Hutcheson menggunakan Maz 75:9 - “Sebab sebuah piala ada di tangan TUHAN, berisi anggur
berbuih, penuh campuran bumbu; Ia menuang dari situ; sungguh, ampasnya akan
dihirup dan diminum oleh semua orang fasik di bumi”, dan lalu berkata:
“Afflictions are measured by God to
his people, both for quantity and quality; therefore are they called a ‘cup,’

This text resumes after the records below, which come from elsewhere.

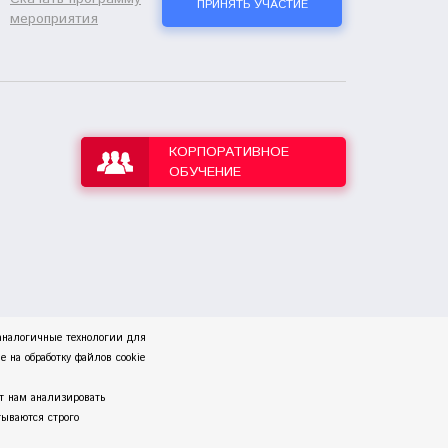
ПРИНЯТЬ УЧАСТИЕ
мероприятия
КОРПОРАТИВНОЕ
ОБУЧЕНИЕ
 аналогичные технологии для
 на обработку файлов cookie
т нам анализировать
тываются строго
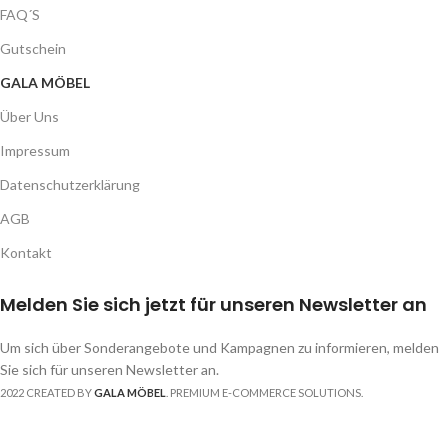
FAQ´S
Gutschein
GALA MÖBEL
Über Uns
Impressum
Datenschutzerklärung
AGB
Kontakt
Melden Sie sich jetzt für unseren Newsletter an
Um sich über Sonderangebote und Kampagnen zu informieren, melden
Sie sich für unseren Newsletter an.
2022 CREATED BY
GALA MÖBEL
. PREMIUM E-COMMERCE SOLUTIONS.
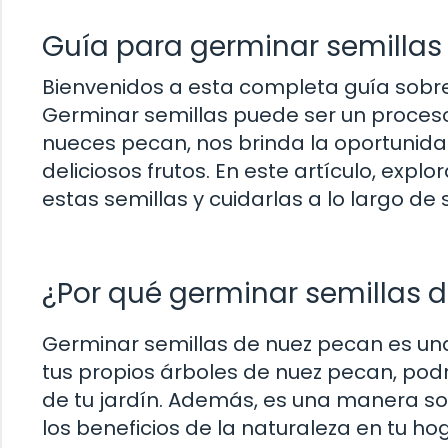
Guía para germinar semillas
Bienvenidos a esta completa guía sobr
Germinar semillas puede ser un proceso 
nueces pecan, nos brinda la oportunidad
deliciosos frutos. En este artículo, ex
estas semillas y cuidarlas a lo largo de 
¿Por qué germinar semillas 
Germinar semillas de nuez pecan es una
tus propios árboles de nuez pecan, pod
de tu jardín. Además, es una manera so
los beneficios de la naturaleza en tu ho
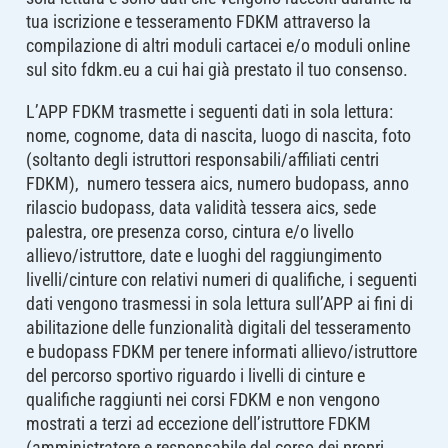
tua iscrizione e tesseramento FDKM attraverso la
compilazione di altri moduli cartacei e/o moduli online
sul sito fdkm.eu a cui hai già prestato il tuo consenso.
L’APP FDKM trasmette i seguenti dati in sola lettura:
nome, cognome, data di nascita, luogo di nascita, foto
(soltanto degli istruttori responsabili/affiliati centri
FDKM), numero tessera aics, numero budopass, anno
rilascio budopass, data validità tessera aics, sede
palestra, ore presenza corso, cintura e/o livello
allievo/istruttore, date e luoghi del raggiungimento
livelli/cinture con relativi numeri di qualifiche, i seguenti
dati vengono trasmessi in sola lettura sull’APP ai fini di
abilitazione delle funzionalità digitali del tesseramento
e budopass FDKM per tenere informati allievo/istruttore
del percorso sportivo riguardo i livelli di cinture e
qualifiche raggiunti nei corsi FDKM e non vengono
mostrati a terzi ad eccezione dell’istruttore FDKM
(amministratore e responsabile del corso dei propri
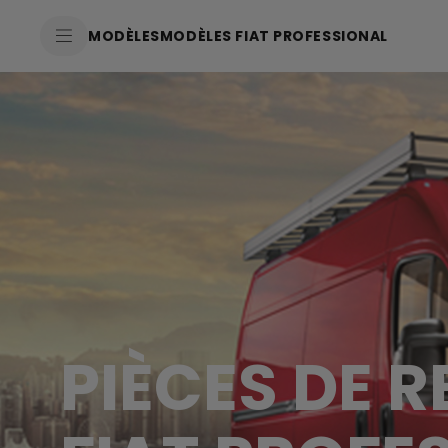
SkiptoContentText
MODÈLES
MODÈLES FIAT PROFESSIONAL
SkiptoNavigationText
PIÈCES DE 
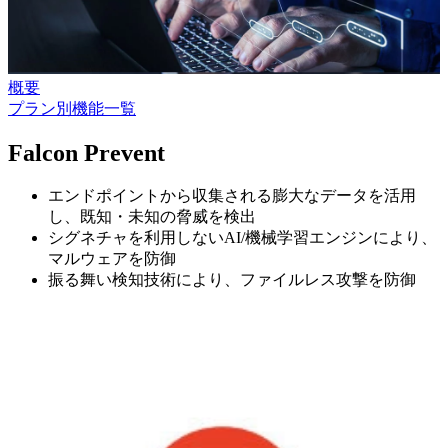
概要
プラン別機能一覧
Falcon Prevent
エンドポイントから収集される膨大なデータを活用
し、既知・未知の脅威を検出
シグネチャを利用しないAI/機械学習エンジンにより、
マルウェアを防御
振る舞い検知技術により、ファイルレス攻撃を防御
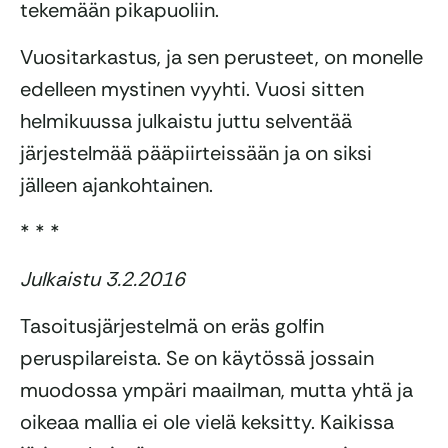
tekemään pikapuoliin.
Vuositarkastus, ja sen perusteet, on monelle
edelleen mystinen vyyhti. Vuosi sitten
helmikuussa julkaistu juttu selventää
järjestelmää pääpiirteissään ja on siksi
jälleen ajankohtainen.
* * *
Julkaistu 3.2.2016
Tasoitusjärjestelmä on eräs golfin
peruspilareista. Se on käytössä jossain
muodossa ympäri maailman, mutta yhtä ja
oikeaa mallia ei ole vielä keksitty. Kaikissa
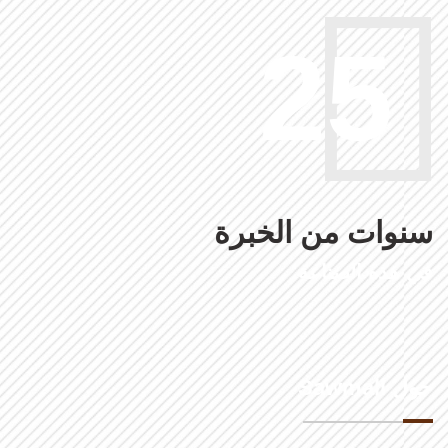
25
سنوات من الخبرة
في هذه الصناعة
حول Sawmall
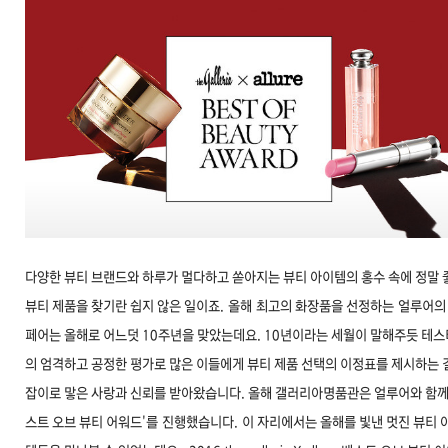
문
다양한 뷰티 브랜드와 하루가 멀다하고 쏟아지는 뷰티 아이템의 홍수 속에 정말 
뷰티 제품을 찾기란 쉽지 않은 일이죠. 올해 최고의 화장품을 선정하는 얼루어
의
페어는 올해로 어느덧 10주년을 맞았는데요. 10년이라는 세월이 말해주듯 테
의 엄격하고 공정한 평가로 많은 이들에게 뷰티 제품 선택의 이정표를 제시하는 
잡이로 맣은 사랑과 신뢰를 받아왔습니다. 올해 갤러리아명품관은 얼루어와 함께
스트 오브 뷰티 어워드'를 진행했습니다.
이 자리에서는 올해를 빛낸
멋진 뷰티 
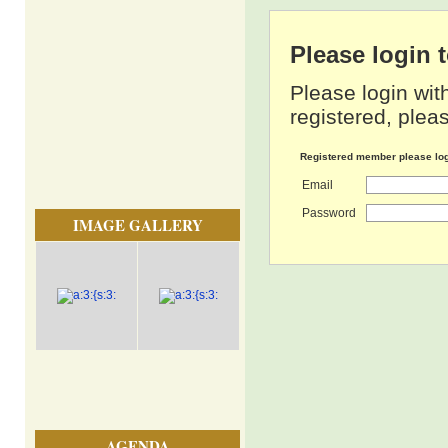
Please login
Please login wit
registered, pleas
Registered member please lo
Email
Password
IMAGE GALLERY
AGENDA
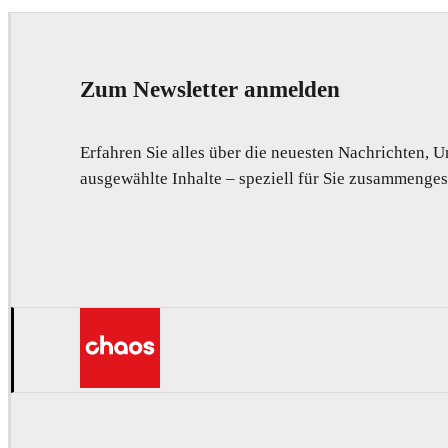
Zum Newsletter anmelden
Erfahren Sie alles über die neuesten Nachrichten,
ausgewählte Inhalte – speziell für Sie zusammengest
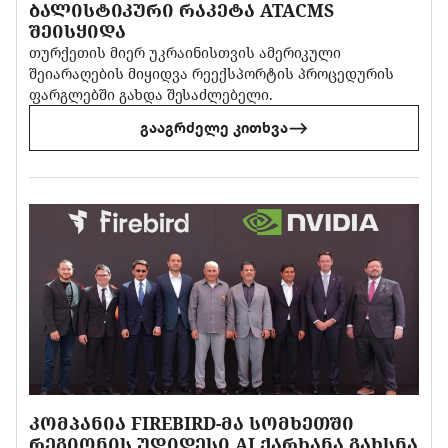
ᲑᲐᲚᲘᲡᲢᲘᲙᲣᲠᲘ ᲠᲐᲙᲔᲢᲐ ATACMS
ᲨᲔᲘᲡᲧᲘᲓᲐ
თურქეთის მიერ უკრაინისთვის ამერიკული
შეიარაღების მიყიდვა რეექსპორტის პროცედურის
ფარგლებში გახდა შესაძლებელი.
გააგრძელე კითხვა
ᲙᲝᲛᲞᲐᲜᲘᲐ FIREBIRD-ᲛᲐ ᲡᲝᲛᲮᲔᲗᲨᲘ
ᲠᲔᲒᲘᲝᲜᲘᲡ ᲣᲓᲘᲓᲔᲡᲘ AI ᲥᲐᲠᲮᲐᲜᲐ ᲒᲐᲮᲡᲜᲐ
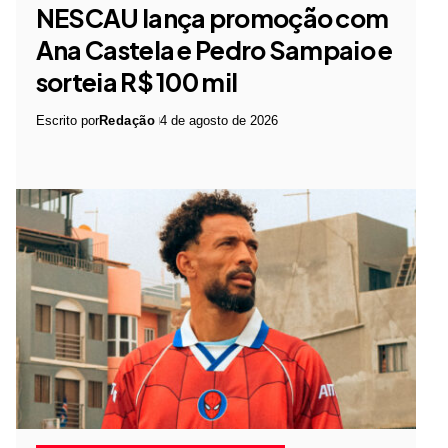
NESCAU lança promoção com
Ana Castela e Pedro Sampaio e
sorteia R$ 100 mil
Escrito por
Redação
4 de agosto de 2026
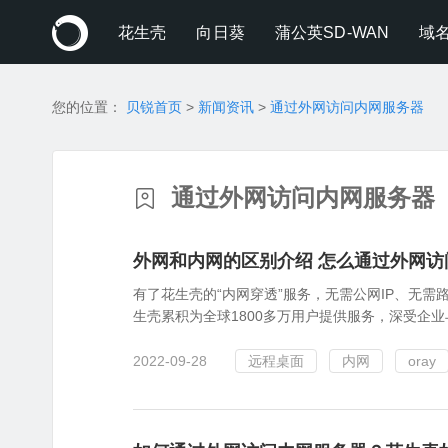
花生壳
向日葵
蒲公英SD-WAN
域
您的位置：
贝锐首页
>
新闻资讯
>
通过外网访问内网服务器
通过外网访问内网服务器
外网和内网的区别介绍 怎么通过外网访
有了花生壳的“内网穿透”服务，无需公网IP、无
生壳累积为全球1800多万用户提供服务，深受企业
2022-09-28
远程桌面
内网
oray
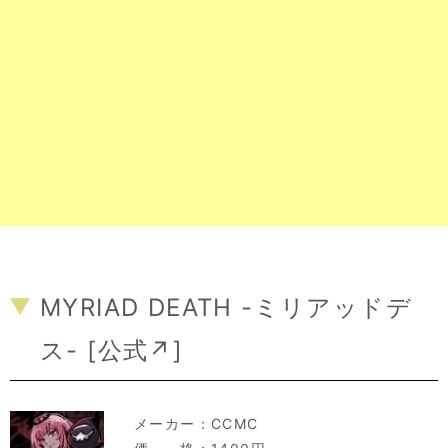
MYRIAD DEATH -ミリアッドデ
ス- [
公式↗
]
メーカー：
CCMC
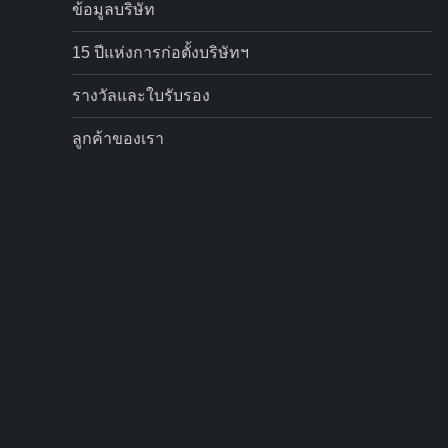
ข้อมูลบริษัท
15 ปีแห่งการก่อตั้งบริษัทฯ
รางวัลและใบรับรอง
ลูกค้าของเรา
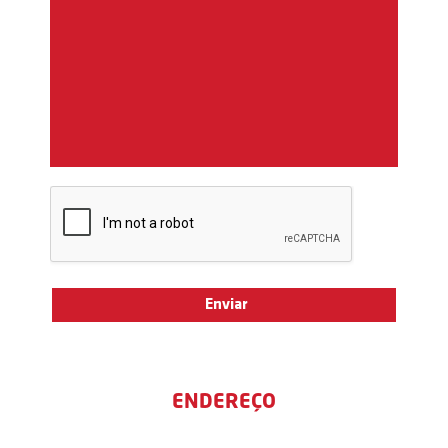
ENDEREÇO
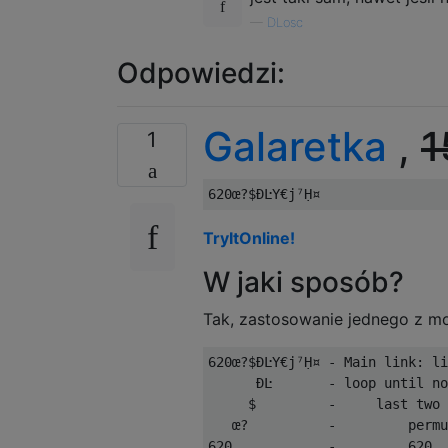
—
DLosc
Odpowiedzi:
Galaretka
,
1
1
TryItOnline!
W jaki sposób?
Tak, zastosowanie jednego z mo
620œ?$ÐĿY€j⁷Ḥ¤ - Main link: li
      ÐĿ       - loop until no
     $         -     last two 
   œ?          -         permu
620            -         620
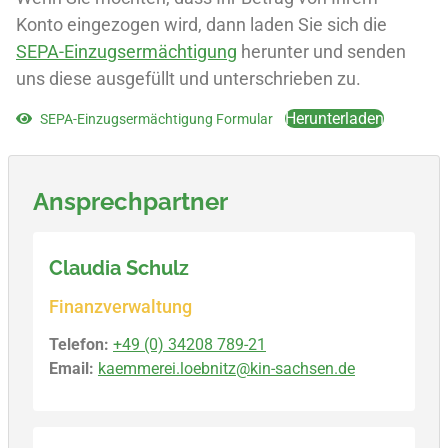
Konto eingezogen wird, dann laden Sie sich die
SEPA-Einzugsermächtigung
herunter und senden
uns diese ausgefüllt und unterschrieben zu.
Herunterladen
SEPA-Einzugsermächtigung Formular
Ansprechpartner
Claudia Schulz
Finanzverwaltung
Telefon:
+49 (0) 34208 789-21
Email:
kaemmerei.loebnitz@kin-sachsen.de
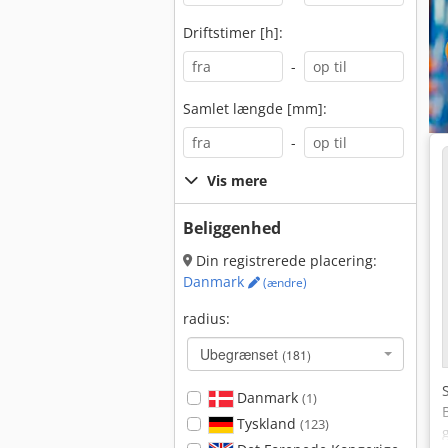
Driftstimer [h]:
-
Samlet længde [mm]:
-
Vis mere
Beliggenhed
Din registrerede placering:
Danmark
(ændre)
radius:
Ubegrænset
(181)
Danmark
(1)
Tyskland
(123)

which, as it is a comfort to the godly that their lot is in a friend’s hand, so
it may terrify the wicked whose lot is also carved out, and who will not get so
much affliction as they please, but so much as the justice of God seeth meet to
measure out unto them” (= Penderitaan / kesusahan diukur
/ ditakar oleh Allah bagi umatNya, baik banyaknya maupun kwalitet / jenisnya;
dan karenanya itu disebut ‘cawan’, yang bagi orang saleh merupakan suatu
penghiburan karena nasib mereka ada dalam tangan seorang sahabat, tetapi
merupakan sesuatu yang menakutkan bagi orang jahat, yang nasibnya juga diukir /
ditetapkan, dan yang tidak akan mendapatkan penderitaan / kesusahan sebanyak
yang mereka inginkan, tetapi sebanyak yang cocok dengan keadilan Allah bagi
mereka) - hal 377.
g) Memaniskan
‘cawan’.
George Hutcheson menekankan kata ‘Bapa’
dan berkata:
“It may sweeten the lot of Christ
and his followers that even the bitterest potions come not from God as a Judge,
but as a Father” (= Itu bisa memaniskan nasib dari
Kristus dan para pengikutNya karena bahkan minuman yang terpahit datang bukan
dari Allah sebagai Hakim, tetapi sebagai Bapa) - hal 377.
Matthew Poole: “It
is a good argument to quiet our spirits roiled by any afflictive providences;
they are but a cup, and the cup our Father hath given us” (= Ini merupakan suatu argumentasi yang baik untuk
menenangkan roh kita yang menjadi jengkel karena providensia yang membuat kita
menderita / susah; itu hanyalah cawan, dan Bapa kita yang memberikan cawan itu
kepada kita) - hal
372.
Hutchseon juga mengatakan bahwa
ketundukan dan kerelaan dalam memikul salib / meminum cawan membuat itu menjadi
manis, sebaliknya perlawanan / pemberontakan terhadap salib / cawan itu
merupakan kutuk dari salib / menjadikannya berat.
George Hutcheson: “Love to God, and faith in his
love, will make any condition carved out by him sweet to us” (= Kasih kepada Allah, dan iman kepada kasihNya, akan membuat kondisi
apapun yang diukirkan / ditetapkan olehNya menjadi manis bagi kita) - hal 377.